■ **What to work on**
Work through the data below and state how many lines contain "SIZE", giving that number alone.

+++ Study material +++

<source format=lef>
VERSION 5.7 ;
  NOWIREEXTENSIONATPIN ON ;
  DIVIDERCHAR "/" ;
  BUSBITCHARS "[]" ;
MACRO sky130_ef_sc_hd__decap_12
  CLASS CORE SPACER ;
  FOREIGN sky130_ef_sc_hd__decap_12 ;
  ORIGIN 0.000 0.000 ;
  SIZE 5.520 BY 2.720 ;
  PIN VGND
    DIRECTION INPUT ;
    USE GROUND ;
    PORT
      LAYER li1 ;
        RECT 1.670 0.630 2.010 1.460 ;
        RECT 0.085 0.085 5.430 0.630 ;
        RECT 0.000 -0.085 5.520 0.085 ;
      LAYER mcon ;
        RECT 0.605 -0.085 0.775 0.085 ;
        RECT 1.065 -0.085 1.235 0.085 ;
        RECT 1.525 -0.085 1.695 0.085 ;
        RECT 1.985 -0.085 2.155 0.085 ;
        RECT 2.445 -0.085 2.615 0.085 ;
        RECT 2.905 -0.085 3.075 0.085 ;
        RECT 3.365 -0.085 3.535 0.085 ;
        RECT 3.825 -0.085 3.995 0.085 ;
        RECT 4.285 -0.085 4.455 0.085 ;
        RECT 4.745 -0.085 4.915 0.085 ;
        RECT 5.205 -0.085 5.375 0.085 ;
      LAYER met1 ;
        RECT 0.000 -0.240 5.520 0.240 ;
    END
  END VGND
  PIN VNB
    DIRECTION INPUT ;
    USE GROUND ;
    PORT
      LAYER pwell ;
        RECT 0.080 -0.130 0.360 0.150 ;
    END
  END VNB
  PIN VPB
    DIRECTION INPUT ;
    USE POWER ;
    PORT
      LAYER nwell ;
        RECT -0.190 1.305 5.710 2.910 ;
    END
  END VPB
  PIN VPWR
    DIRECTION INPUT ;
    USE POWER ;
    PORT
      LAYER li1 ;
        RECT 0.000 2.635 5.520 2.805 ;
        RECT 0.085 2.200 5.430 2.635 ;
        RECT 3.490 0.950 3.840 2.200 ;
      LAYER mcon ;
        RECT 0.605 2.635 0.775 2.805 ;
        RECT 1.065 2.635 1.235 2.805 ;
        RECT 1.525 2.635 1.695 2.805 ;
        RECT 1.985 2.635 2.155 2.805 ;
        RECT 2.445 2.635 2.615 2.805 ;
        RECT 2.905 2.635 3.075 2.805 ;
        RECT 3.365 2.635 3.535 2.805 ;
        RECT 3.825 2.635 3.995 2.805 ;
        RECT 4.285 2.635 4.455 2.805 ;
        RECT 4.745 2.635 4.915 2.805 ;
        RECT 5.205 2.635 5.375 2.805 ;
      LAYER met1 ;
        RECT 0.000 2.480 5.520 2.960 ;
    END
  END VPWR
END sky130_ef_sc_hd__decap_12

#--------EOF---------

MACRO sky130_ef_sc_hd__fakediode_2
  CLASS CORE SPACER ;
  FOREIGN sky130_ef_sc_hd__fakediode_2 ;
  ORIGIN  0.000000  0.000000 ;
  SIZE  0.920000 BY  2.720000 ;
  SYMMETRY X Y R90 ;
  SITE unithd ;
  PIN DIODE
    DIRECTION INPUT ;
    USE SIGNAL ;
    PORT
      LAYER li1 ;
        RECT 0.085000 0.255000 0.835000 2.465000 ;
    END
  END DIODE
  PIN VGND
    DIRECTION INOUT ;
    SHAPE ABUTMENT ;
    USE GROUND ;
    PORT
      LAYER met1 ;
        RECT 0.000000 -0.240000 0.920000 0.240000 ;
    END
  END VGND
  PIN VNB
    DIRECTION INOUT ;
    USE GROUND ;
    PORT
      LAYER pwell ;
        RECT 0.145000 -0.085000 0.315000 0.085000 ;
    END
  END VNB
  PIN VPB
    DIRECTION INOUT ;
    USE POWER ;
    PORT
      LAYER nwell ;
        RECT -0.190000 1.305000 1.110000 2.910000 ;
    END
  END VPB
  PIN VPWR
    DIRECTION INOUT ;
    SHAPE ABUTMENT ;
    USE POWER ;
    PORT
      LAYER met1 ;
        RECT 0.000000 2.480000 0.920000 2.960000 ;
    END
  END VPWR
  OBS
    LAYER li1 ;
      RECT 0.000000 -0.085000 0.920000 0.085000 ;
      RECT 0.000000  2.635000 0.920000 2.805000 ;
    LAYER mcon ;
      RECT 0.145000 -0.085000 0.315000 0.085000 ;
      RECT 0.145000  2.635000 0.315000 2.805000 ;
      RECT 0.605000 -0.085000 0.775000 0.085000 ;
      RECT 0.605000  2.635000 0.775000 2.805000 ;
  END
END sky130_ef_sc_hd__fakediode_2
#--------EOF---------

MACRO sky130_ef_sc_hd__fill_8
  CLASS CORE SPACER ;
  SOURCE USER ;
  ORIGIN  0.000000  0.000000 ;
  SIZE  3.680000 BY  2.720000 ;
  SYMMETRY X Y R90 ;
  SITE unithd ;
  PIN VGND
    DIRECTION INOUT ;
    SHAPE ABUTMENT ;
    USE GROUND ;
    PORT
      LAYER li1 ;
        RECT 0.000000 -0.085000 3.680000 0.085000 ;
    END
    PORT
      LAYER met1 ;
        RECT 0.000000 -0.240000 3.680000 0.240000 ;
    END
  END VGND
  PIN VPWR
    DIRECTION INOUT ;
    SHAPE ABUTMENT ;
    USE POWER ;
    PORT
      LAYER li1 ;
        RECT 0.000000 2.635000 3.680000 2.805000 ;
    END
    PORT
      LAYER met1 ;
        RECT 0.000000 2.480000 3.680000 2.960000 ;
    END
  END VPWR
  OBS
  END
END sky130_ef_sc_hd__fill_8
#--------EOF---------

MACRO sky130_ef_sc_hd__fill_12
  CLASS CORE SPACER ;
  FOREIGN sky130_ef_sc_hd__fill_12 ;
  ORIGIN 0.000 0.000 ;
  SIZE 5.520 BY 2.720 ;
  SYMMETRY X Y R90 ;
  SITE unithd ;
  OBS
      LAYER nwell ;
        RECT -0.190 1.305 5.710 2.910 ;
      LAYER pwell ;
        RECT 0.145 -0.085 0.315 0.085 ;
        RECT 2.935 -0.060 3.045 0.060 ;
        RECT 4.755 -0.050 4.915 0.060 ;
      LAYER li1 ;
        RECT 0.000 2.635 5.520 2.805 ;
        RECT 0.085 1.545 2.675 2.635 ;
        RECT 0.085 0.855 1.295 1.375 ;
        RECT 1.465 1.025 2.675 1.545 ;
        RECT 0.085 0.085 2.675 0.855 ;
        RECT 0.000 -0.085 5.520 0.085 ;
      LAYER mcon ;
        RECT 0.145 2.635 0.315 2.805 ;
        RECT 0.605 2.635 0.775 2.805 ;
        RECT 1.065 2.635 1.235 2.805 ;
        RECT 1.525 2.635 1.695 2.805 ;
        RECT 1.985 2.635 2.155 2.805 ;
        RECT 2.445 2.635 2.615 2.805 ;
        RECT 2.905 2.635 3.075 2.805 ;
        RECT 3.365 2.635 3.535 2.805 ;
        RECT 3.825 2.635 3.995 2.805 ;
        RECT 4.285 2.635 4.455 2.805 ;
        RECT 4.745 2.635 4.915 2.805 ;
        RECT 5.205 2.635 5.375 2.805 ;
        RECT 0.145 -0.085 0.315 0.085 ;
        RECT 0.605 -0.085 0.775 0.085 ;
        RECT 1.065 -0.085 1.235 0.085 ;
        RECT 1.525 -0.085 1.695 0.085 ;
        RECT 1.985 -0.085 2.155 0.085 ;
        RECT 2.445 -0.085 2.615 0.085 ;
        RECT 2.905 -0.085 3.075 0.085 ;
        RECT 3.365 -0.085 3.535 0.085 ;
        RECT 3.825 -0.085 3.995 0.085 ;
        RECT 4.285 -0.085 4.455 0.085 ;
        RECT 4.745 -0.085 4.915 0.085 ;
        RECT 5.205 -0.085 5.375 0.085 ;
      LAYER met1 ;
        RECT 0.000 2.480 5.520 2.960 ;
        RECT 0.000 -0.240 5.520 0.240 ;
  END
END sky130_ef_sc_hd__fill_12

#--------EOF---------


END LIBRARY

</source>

+++
+++ Study material +++

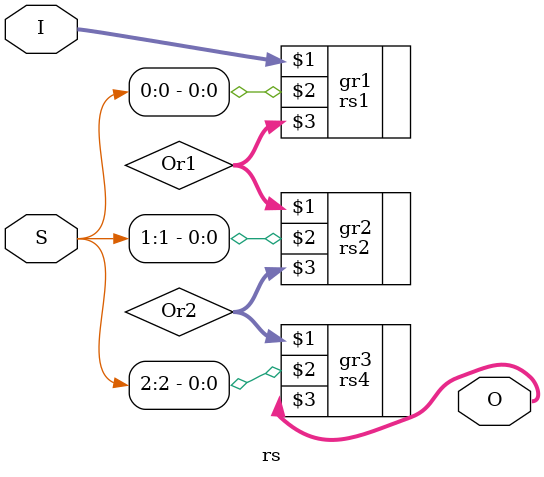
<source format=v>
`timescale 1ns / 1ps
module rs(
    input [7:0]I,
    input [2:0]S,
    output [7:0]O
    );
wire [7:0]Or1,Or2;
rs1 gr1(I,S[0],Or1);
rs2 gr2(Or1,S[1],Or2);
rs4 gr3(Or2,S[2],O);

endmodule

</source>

+++

■ **Response area**
4